The time period of oscillation of a simple pendulum is the time taken for the pendulum to complete one full cycle or oscillation. It is influenced by various factors such as the length of the pendulum, gravitational acceleration, and the angle of displacement. In this scenario, the car is accelerating horizontally, which can affect the time period of the pendulum.

1. Time period of a simple pendulum:
The time period of a simple pendulum can be calculated using the formula:

T = 2π√(L/g)

Where:
T = time period of the pendulum
π = pi (approximately 3.14159)
L = length of the pendulum
g = gravitational acceleration (approximately 9.8 m/s² on Earth)

2. Effect of acceleration on the pendulum:
When the car accelerates in a horizontal direction, it creates an inertial force acting on the pendulum. This inertial force can affect the motion of the pendulum and hence its time period.

3. Equivalence of gravitational acceleration and inertial force:
In this scenario, we can consider the inertial force acting on the pendulum due to the car's acceleration as equivalent to the gravitational force. This is known as the principle of equivalence.

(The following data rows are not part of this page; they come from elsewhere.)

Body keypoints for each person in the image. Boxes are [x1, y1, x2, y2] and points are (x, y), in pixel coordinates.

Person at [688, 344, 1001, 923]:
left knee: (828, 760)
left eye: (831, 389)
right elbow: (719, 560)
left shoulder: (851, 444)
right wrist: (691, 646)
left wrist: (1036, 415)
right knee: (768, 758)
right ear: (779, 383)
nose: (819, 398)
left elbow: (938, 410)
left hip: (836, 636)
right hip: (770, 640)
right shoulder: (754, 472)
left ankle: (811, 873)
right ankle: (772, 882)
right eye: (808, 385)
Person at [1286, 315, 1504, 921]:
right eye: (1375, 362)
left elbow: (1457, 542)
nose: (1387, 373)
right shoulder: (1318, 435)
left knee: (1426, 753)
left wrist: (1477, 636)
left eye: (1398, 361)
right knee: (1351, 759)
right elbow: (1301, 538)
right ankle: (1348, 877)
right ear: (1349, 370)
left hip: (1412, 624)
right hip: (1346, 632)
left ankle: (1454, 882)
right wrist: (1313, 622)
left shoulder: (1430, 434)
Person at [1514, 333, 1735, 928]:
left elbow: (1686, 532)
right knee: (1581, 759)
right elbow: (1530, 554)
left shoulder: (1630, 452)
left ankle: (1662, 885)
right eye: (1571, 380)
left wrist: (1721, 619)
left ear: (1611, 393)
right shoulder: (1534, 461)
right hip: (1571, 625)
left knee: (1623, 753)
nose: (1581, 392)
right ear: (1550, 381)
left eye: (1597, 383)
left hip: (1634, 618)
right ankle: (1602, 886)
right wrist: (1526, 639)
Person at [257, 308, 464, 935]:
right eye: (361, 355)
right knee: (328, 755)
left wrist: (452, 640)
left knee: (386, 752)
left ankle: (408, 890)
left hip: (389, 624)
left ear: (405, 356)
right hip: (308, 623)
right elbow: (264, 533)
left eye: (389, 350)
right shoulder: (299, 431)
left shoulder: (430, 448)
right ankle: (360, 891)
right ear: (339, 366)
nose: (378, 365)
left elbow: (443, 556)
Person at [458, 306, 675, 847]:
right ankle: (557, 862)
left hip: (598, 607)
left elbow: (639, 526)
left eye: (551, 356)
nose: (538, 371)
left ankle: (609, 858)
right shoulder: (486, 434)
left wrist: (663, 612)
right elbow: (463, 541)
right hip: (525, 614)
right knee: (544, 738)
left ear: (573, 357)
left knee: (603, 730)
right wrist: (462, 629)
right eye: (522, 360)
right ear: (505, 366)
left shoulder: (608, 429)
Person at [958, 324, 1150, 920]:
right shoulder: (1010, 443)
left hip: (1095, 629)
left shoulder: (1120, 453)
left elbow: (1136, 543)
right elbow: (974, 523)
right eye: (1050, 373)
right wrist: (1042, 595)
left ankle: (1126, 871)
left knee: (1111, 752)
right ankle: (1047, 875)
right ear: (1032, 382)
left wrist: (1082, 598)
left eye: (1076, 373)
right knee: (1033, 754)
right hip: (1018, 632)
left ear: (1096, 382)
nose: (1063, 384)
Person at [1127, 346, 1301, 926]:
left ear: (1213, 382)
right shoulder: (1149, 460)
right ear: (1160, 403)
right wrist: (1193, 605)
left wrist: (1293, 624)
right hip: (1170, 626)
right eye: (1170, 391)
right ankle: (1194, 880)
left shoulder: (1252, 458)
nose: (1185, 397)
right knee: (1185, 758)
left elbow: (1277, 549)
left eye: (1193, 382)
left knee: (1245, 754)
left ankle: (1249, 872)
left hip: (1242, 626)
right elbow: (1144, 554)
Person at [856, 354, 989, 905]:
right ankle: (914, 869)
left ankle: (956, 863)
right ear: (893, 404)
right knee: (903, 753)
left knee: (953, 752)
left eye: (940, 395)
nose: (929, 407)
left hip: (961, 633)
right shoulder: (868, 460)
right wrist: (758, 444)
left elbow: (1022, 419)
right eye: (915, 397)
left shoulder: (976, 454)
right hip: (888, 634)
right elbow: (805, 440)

4. Adjusted effective gravitational acceleration:
The effective gravitational acceleration experienced by the pendulum can be calculated by subtracting the inertial force (due to car acceleration) from the actual gravitational acceleration.

g' = g - a

Where:
g' = effective gravitational acceleration
g = actual gravitational acceleration
a = acceleration of the car

5. Adjusted time period of the pendulum:
Using the adjusted effective gravitational acceleration (g'), we can calculate the adjusted time period (T') of the pendulum using the same formula as before:

T' = 2π√(L/g')

6. Conclusion:
In conclusion, when a car accelerates horizontally, it affects the time period of a simple pendulum hung from the ceiling. The inertial force created by the car's acceleration is considered equivalent to the gravitational force, and the effective gravitational acceleration is adjusted accordingly. This adjustment leads to a change in the time period of the pendulum, which can be calculated using the adjusted effective gravitational acceleration.